Through all this, the music stands out as appropriate for the moment, and it coordinates its sung melodies with the rhythms of American English. The orchestra comments and underlines without getting in the way. I understood every word.

One might have wished for more memorable melodies, but Bates fashions arias and ensembles into some impressive highlights, especially a beautifully crafted final scene at Jobs’s funeral, in which all the major characters – dead and alive – are together on stage for one last time. Cooke delivered Laurene’s summation of Steve’s many contradictions, his cruelty and genius, with gorgeous inflections to her distinctively pure sound.

Shakespeare (and probably before) took liberties with factual details in staged treatments of famous people in favor of getting to the essence of human connections and emotional conflicts.

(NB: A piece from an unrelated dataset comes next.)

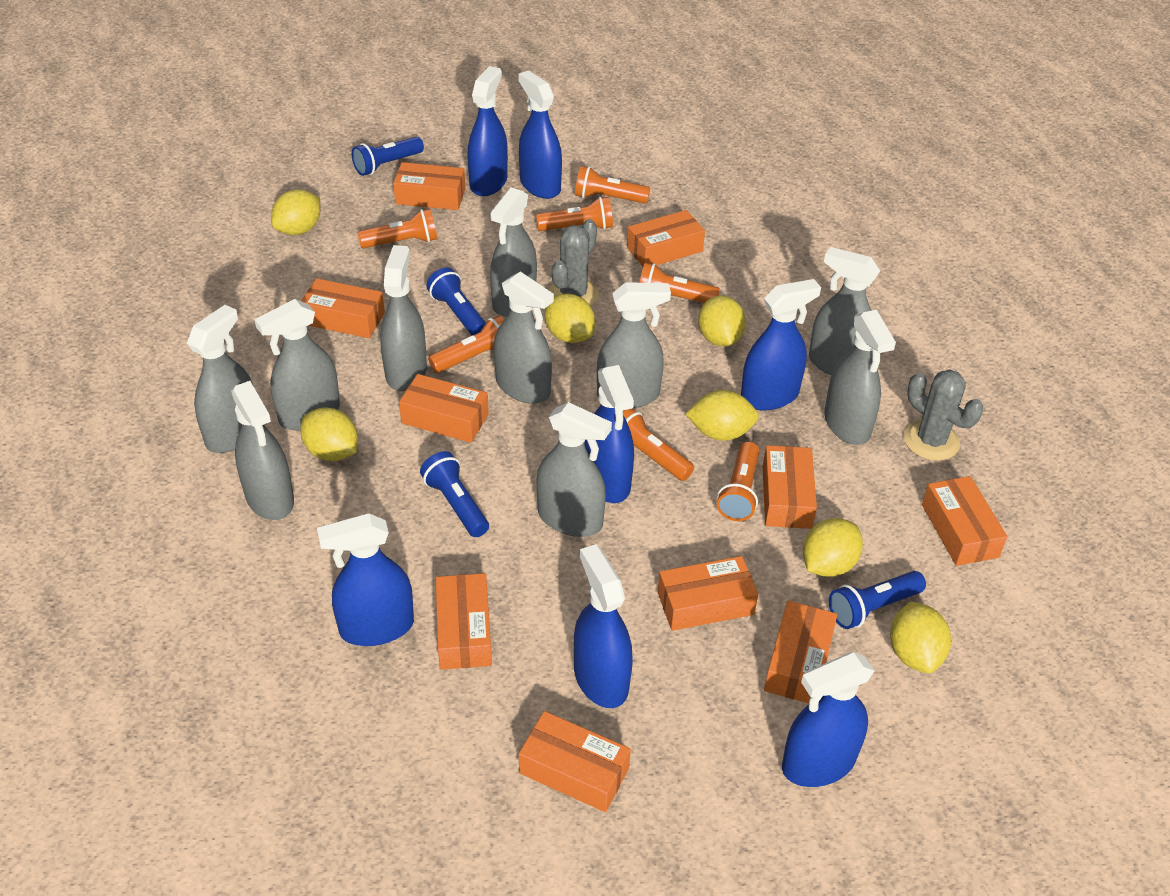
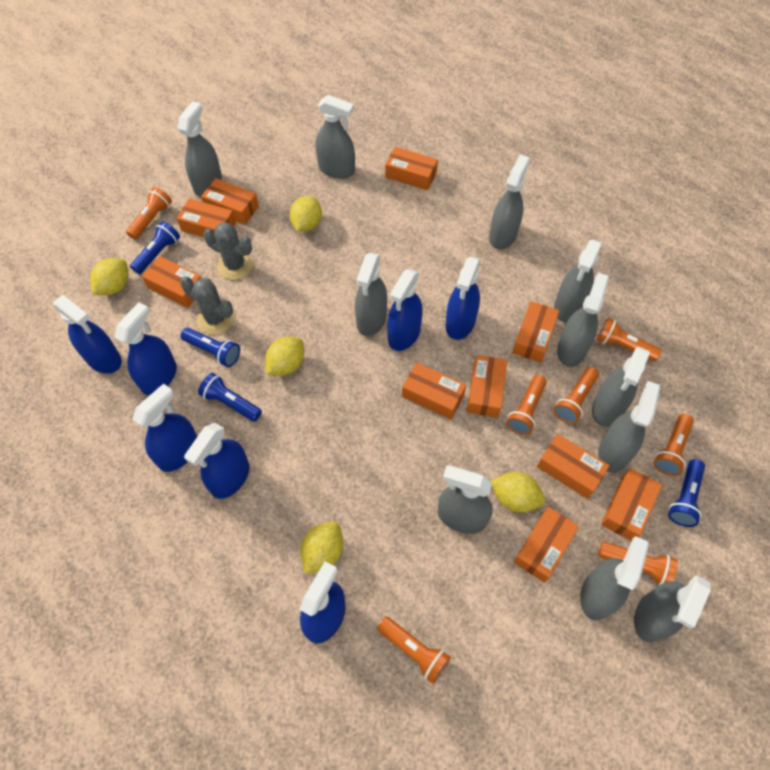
grey spray bottle: [187,305,253,453] [231,381,294,520] [254,299,340,430] [380,245,427,391] [490,188,537,316] [494,271,554,404] [537,402,612,537] [597,282,671,408] [809,247,880,375] [824,310,896,445] = 10 -> [178,101,222,197] [315,95,355,179] [355,253,387,336] [438,465,493,534] [489,154,530,250] [554,239,602,322] [557,273,609,367] [580,536,649,620] [592,347,650,427] [598,381,660,473] [634,575,711,642] = 11
yellow lemon: [271,190,321,235] [300,407,358,461] [545,293,595,343] [685,390,759,441] [698,296,746,347] [803,518,863,577] [890,602,951,673] = 7 -> [90,258,128,295] [265,337,304,376] [290,196,322,232] [300,522,343,574] [491,472,545,513] = 5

So did operas of Verdi which are dramatically if not historically accurate. In this one, it is mostly omissions. We never hear anything about the Apple II computer or any of the Macintosh desktops, nor do we get specifics about the pancreatic cancer that felled Jobs eight years after it was diagnosed. The C-word is never mentioned.

Instead, Bates and Campbell relentlessly focus on what made Jobs who he was. In a program note, Silicon Valley entrepreneur Donna Dubinsky gives that a thumbs-up. After noting that some colleagues from her Apple days object to various historical aspects in the opera, she says it still ‘captures well the paradox of Steve Jobs … a complex and compelling combination of genius and ruthlessness’.

The opera took a circuitous route to San Francisco. The other SF Opera, Santa Fe, got the world premiere in 2017, and won a Grammy for a live recording released in 2018. Seattle Opera and Indiana University got it next, and Austin, Kansas City, Atlanta, Calgary and Utah staged it before San Francisco.

Polished by all these previous performances, the local premiere felt thoroughly assured. Holdovers from the original Santa Fe production clearly have settled into their roles, most notably conductor Michael Christie, Cooke and Wu. Their work produced the most revelatory scenes, both dramatically and musically.